Thursday, November 14, 2013

Beyond Science - Mushrooms As a Pan-Ideological Folk Tradition

Recent research confirms what we've known all along: psilocybin can occasion both mystical experience and increases in the personality domain of openness. And while we celebrate and welcome the return of the prodigal son that is science to the fray of psychedelia, much remains unexplained about the mystery that is the sacred mushroom. Curiously absent from the current dialogue in science, the roles of cosmology, technique and tradition as represented by the Mazatec approach to mushroom divination remains largely unrecognized and certainly misunderstood. Adding to the confusion, ad hominem mis-representations of both the works of Gordon Wasson and the Mazatec tradition--as typified by Maria Sabina, proliferate in the shock-jockey tabloid-stylings of Andy Letcher and Jan Irvin. And while scientific field-research continues in the exploration of the traditional uses of ayahuasca in the Amazon, no such contemporary research has looked with any depth at the Mazatec tradition. Why has it taken so long for the mushroom to re-emerge as a capstone of psychedelic research, and what special challenges does the mushroom pose in terms of the method of science?

In consideration of these question, it is interesting to note that the very first preliminary bio-medial research into psilocybin--since the late-60s FDA/DEA moratorium, was NOT particularly successful. Rick Strassman's account in the latter part of 'DMT: The Spirit Molecule,' details a rather harrowing psilocybin session in which researchers completely lost control of the session and so prematurely ended the study. Subsequent research into the use of psilocybin for the treatment of OCD left something to be desired. Not until the recent Griffiths studies at Johns Hopkins has anything of real moment emerged as to the potential value of psilocybin. In what ways did the Griffiths study facilitate the emergence of this value-potential in psilocybin, a value those of us who have systematically used psilocybin as part of a disciplined spiritual practice naturally understand?

Of relevance to this question and discussion, it is worth noting that while both ayahuasca and peyote have both readily lent themselves to institutionalized forms of religion in UDV/Santo Daime and NAC traditions respectively, this pattern of institutionalization is curiously absent when it comes to the mushroom tradition. To the Mazatec, the mushroom is not something to be discussed at church, but something intimately shared in small-private circles of family and friends. Under this consideration, perhaps the mushroom poses a special challenge--above and beyond those of peyote/ayahuasca, in being treated by the institutionalized settings of both religion and academic research.

This taken into account, let us first and foremost treat the mushroom for what it is within the context of it's own endemic setting: a folk tradition, craft and artform.
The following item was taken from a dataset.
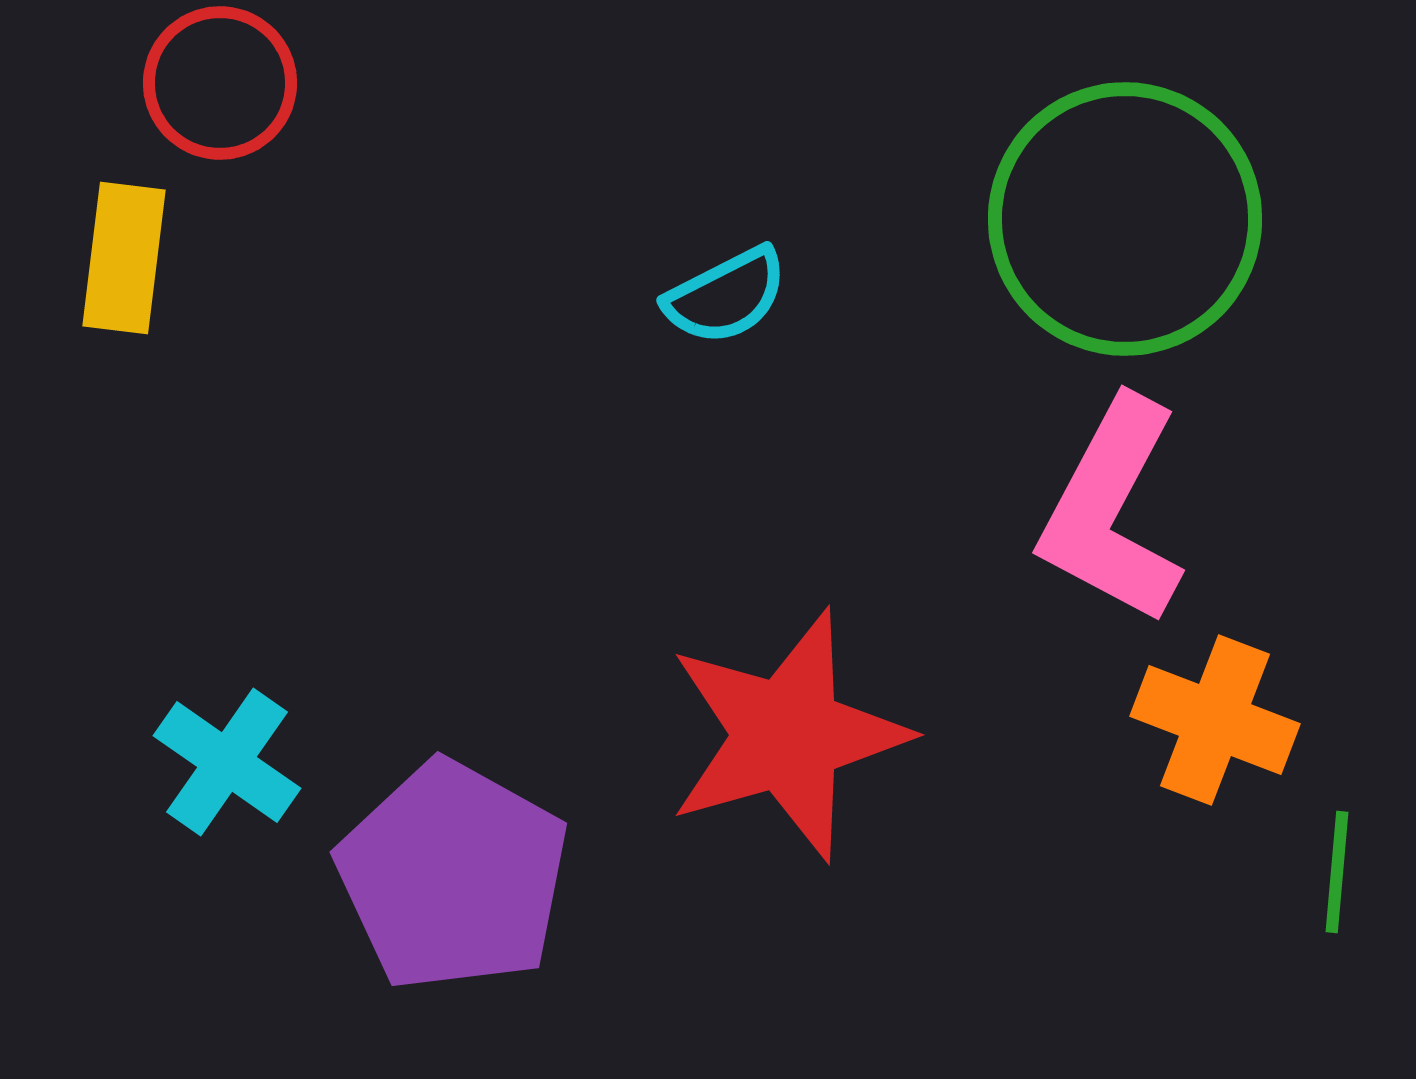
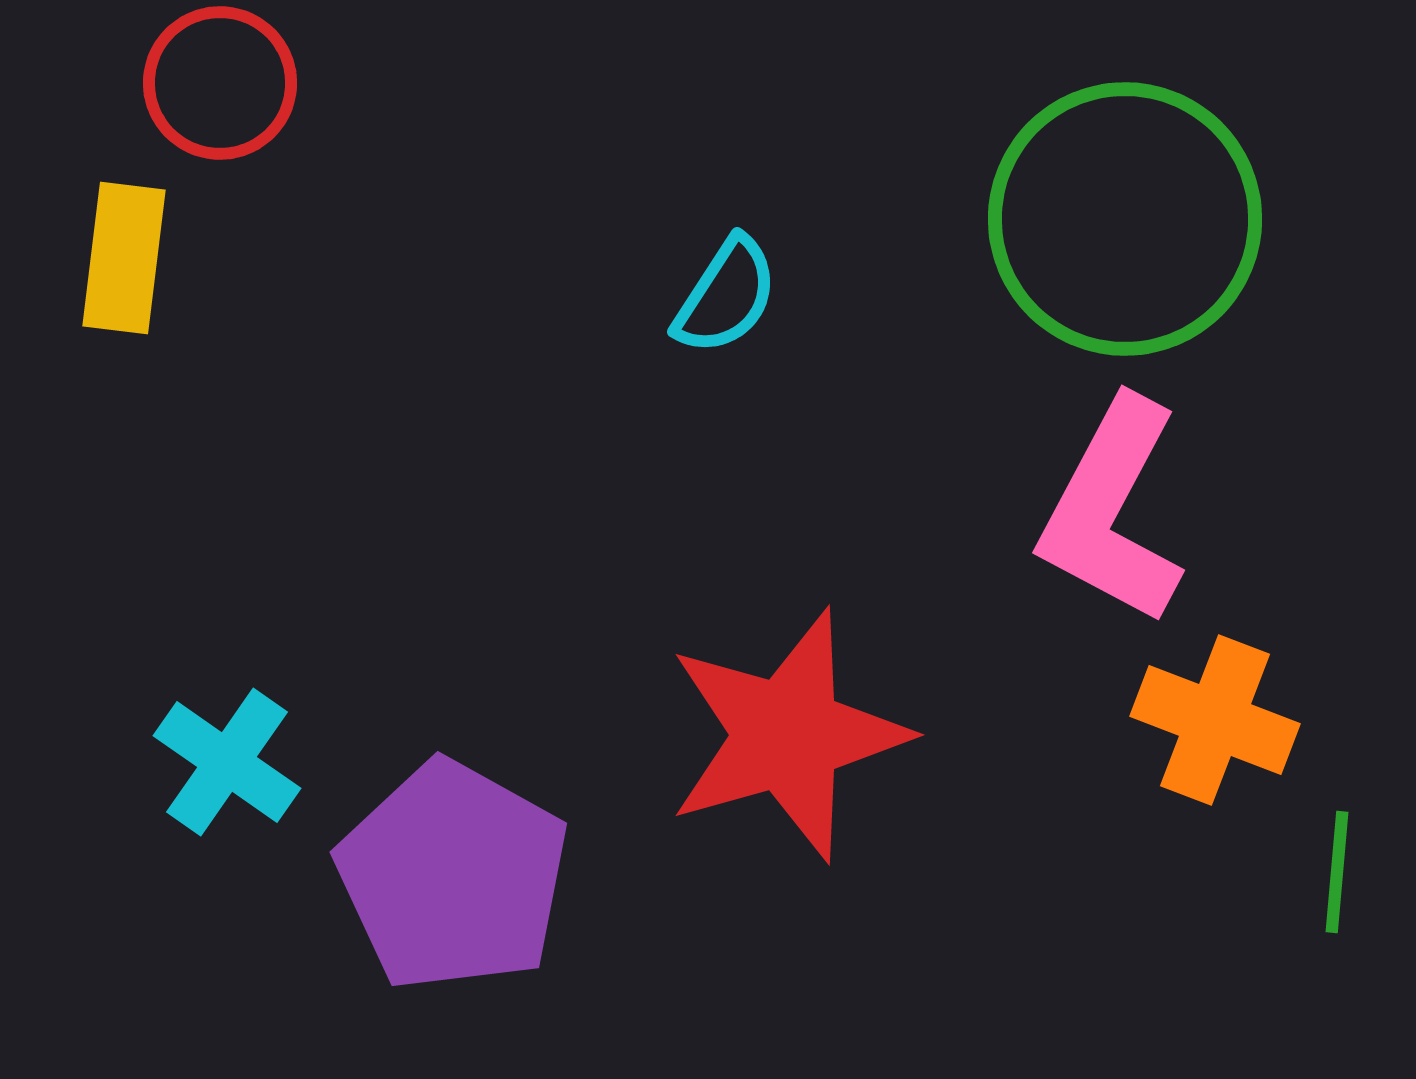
cyan semicircle: rotated 30 degrees counterclockwise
The question is not, 'what can we do with this mushroom,' the question is: what is this mushroom unto-itself? I believe the real insight of the Griffiths study was not in the suggestion that psilocybin occasions mystical experience--which is obvious to anyone who has explored psilocybin thoroughly, but in recognizing the pre-eminence of ethics in so far as the well-being and health of the patient is concerned. The Griffiths study was not a bio-medical study strictly speaking, but a clinical view into the natural beneficence of  mysticism in a research setting. As such, I believe the orientation of the researchers allowed deeper information about the mushroom to emerge.

But let us treat the mushroom for what it truly is: a folk tradition, an artform and a personal heirophany. Let us return the mushroom to it's root in the soul, and study it from the very place of it's origin.